Спускаясь в трюм, Боцман кипел, как раскаленный чайник, понимая, что сейчас он уже ничего не может изменить. А перед ним все еще стояли торжествующие, ухмыляющиеся физиономии ливийцев. И Пятакова.
31
Федор Ильич Нагибин, сидя в открытом кафе, не обращая внимания на остывший кофе, пребывал в состоянии глубокой задумчивости. Было над чем покручиниться – свежеполученная информация впечатляла. Он уже пробил по своим каналам – Пятаков в свое время и в самом деле имел доступ к программе уничтожения отравляющих веществ, разворачивавшейся за американские денежки, так что вполне мог прибрать к рукам крупную партию бинарного вещества.
…В начале девяностых кульминацией многолетних переговоров стало согласование текста договора, который запрещал разработку, производство, накопление, применение химического оружия и требовал уничтожения его запасов. А накоплено уже было немало – только объявленный мировой запас отравляющих веществ складывался из сорока тысяч тонн советского оружия и почти такого же количества – американского. К счастью, к тому времени обладатели основных арсеналов – СССР и США – договорились. Однако проблема ликвидации химического оружия чрезвычайно сложна – уничтожение ОВ в семь раз дороже их производства. Ведь это оружие создавалось для того, чтобы его можно было эффективно использовать. Никакие вопросы, связанные с возможным уничтожением хим-оружия, этой «атомной бомбы для бедных», при разработке и поступлении этих вооружений в войска тогда не учитывались…
Тогда на острове, у рыбацкого ресторанчика, Нагибин, прилежно изображая расслабленного туриста, внимательно слушал разговор Пятакова с Джамалем. Угроза Пятакова взорвать весь Занзибар в свете всего этого отнюдь не была пустым звуком. Этот «оборотень» способен на все – это было понятно Нагибину. Так что ситуация складывалась до крайности деликатная.
Да и вообще – информации по клиенту было накоплено предостаточно, вот только одной детали не хватало: его самого.

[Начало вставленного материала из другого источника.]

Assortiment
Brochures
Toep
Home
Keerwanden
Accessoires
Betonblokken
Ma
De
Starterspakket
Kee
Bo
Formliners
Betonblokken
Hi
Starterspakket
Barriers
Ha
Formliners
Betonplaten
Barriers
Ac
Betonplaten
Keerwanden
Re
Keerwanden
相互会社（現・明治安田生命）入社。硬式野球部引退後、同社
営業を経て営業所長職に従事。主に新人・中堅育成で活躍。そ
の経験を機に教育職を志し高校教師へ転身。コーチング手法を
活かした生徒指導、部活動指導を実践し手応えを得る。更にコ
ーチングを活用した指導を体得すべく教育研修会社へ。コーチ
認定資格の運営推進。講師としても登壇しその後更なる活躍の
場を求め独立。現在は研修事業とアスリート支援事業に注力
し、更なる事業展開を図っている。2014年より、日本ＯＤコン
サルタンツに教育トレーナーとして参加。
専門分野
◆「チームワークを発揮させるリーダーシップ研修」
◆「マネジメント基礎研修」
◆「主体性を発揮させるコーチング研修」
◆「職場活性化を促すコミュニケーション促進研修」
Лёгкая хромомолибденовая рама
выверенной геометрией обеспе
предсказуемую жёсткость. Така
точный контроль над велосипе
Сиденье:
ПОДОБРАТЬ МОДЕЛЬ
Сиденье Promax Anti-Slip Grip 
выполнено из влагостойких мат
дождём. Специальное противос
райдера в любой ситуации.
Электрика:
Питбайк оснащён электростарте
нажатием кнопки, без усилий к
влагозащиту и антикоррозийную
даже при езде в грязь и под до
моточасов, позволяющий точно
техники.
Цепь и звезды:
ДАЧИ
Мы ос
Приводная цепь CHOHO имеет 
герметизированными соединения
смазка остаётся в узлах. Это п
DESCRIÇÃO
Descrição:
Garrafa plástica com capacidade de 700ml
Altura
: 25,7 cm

Нагибин устало потер лоб ладонью, слыша чуть в стороне, за соседним столиком, перебранку семейной парочки. Мадам лет сорока во весь голос изливала свою злость по адресу ненаглядного муженька, оказавшегося еще тем прохвостом и ловеласом.
«У каждого свои проблемы! – усмехнувшись, философски подумал Нагибин. – Ты тут думаешь, как целый остров спасти, а у кого-то женская юбка разводом маячит».
Он плотно сжал губы. Хуже всего, что никакой информации от Боцмана не поступало. Можно было, конечно, ломать голову, думая о возможном развитии ситуации, но это ничего не меняло. Начавшийся выпуск новостей заставил Нагибина поднять голову и обратиться к телеэкрану. И надо же – первое сообщение как раз касалось такого животрепещущего вопроса.